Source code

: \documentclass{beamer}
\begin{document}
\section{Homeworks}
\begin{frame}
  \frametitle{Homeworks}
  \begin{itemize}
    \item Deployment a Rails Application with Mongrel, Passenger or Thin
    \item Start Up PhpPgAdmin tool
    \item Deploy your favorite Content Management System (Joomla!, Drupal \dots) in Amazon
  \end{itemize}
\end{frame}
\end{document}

◆ WORK TO COMPLETE ◆
Output the lines above verbatim and in full.

◆ SOLVED PROBLEM ◆
Source code

: \documentclass{beamer}
\begin{document}
\section{Homeworks}
\begin{frame}
  \frametitle{Homeworks}
  \begin{itemize}
    \item Deployment a Rails Application with Mongrel, Passenger or Thin
    \item Start Up PhpPgAdmin tool
    \item Deploy your favorite Content Management System (Joomla!, Drupal \dots) in Amazon
  \end{itemize}
\end{frame}
\end{document}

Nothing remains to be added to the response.